If either of the inputs is zero, the other input will be passed directly to the output. Additionally, if the exponent of one of the inputs is significantly smaller than the other (a difference of more than 31), the input with the larger exponent is passed directly to the output.

#### 6 ICs used with count as a chart

In this section, the integrated circuits (ICs) utilized in the implementation, along with their respective quantities, are presented in a concise chart:

| IC Number  | IC Name                 | Quantity |
|------------|-------------------------|----------|
| SN74HC08N  | Quad 2-Input AND        | 90       |
| SN74HC32N  | Quad 2-Input OR         | 36       |
| SN74HC86N  | Quad 2-Input XOR        | 17       |
| SN74HC04N  | 1-Input Hex-Inverter    | 68       |
| SN74HC83N  | 4-bit Binary Full Adder | 79       |
| SN74HC157N | Quad 2 to 1 MUX         | 156      |

Table 2: ICs Used with Quantity

# 7 Simulator Used along with the Version Number

**Software:** Logisim

Version: Logisim-win-2.7.1

#### 8 Discussion

For this assignment, our objective was to design a 32-bit FPA circuit capable of performing the addition of two floating point numbers operations. The software implementation presented challenges, particularly in strategically planning the placement of various modules.

- The entire setup was built using 7400-library integrated circuits, each serving specific functions.
- Our entire circuit is combinatorial, meaning it doesn't use any memory components like registers or flip-flops—just basic logic gates.
- To ensure both addends have the same exponent, we used a Custom Right Shifter. This device checks each bit of the shift amount value and decides whether to send the shifted or unshifted input value. For shift amounts greater than 31, we take the OR of the seven most significant bits, sending a full zero value if the result is 1.

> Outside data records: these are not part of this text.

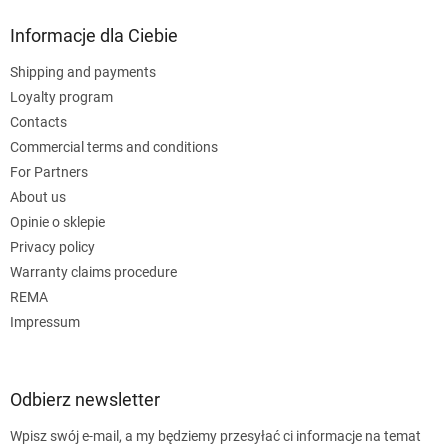
Informacje dla Ciebie
Shipping and payments
Loyalty program
Contacts
Commercial terms and conditions
For Partners
About us
Opinie o sklepie
Privacy policy
Warranty claims procedure
REMA
Impressum
Odbierz newsletter
Wpisz swój e-mail, a my będziemy przesyłać ci informacje na temat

- Inside the Normalizer, a Priority Encoder determines the position of the leftmost 1 in the 32-bit fraction. This value is used in CustomLeftShifter to shift the fraction by that amount and is subtracted from the exponent value.
- In the Rounder, we have cascaded 3-bit truncators, each truncating 3 bits from the fraction input. The exponent value is also rounded accordingly using adders.
- To avoid data loss and preserve even the lowest bit of information We considered the carryout after addition as the leading bit of the result, allowing us to shift the sum leftwards without losing data.
- We handled addition or subtraction decisions using control, using the sign bit of the larger addend as the sign bit of the sum. For subtraction, the addend with the smaller absolute value is subtracted from the larger one.
- Rounding was meticulously done using cascading rounder devices.
- We put together individual components with smaller ones, although we didn't focus much on minimizing the number of ICs used.
- MUXs were extensively used for selecting and sorting values. Carry-out bits from different stages acted as selector bits for MUX in numerous instances.
- The circuit assumes that the addends will always be in normalized form, meaning no Zero, denormalized, NaN, or infinity values should be provided as inputs.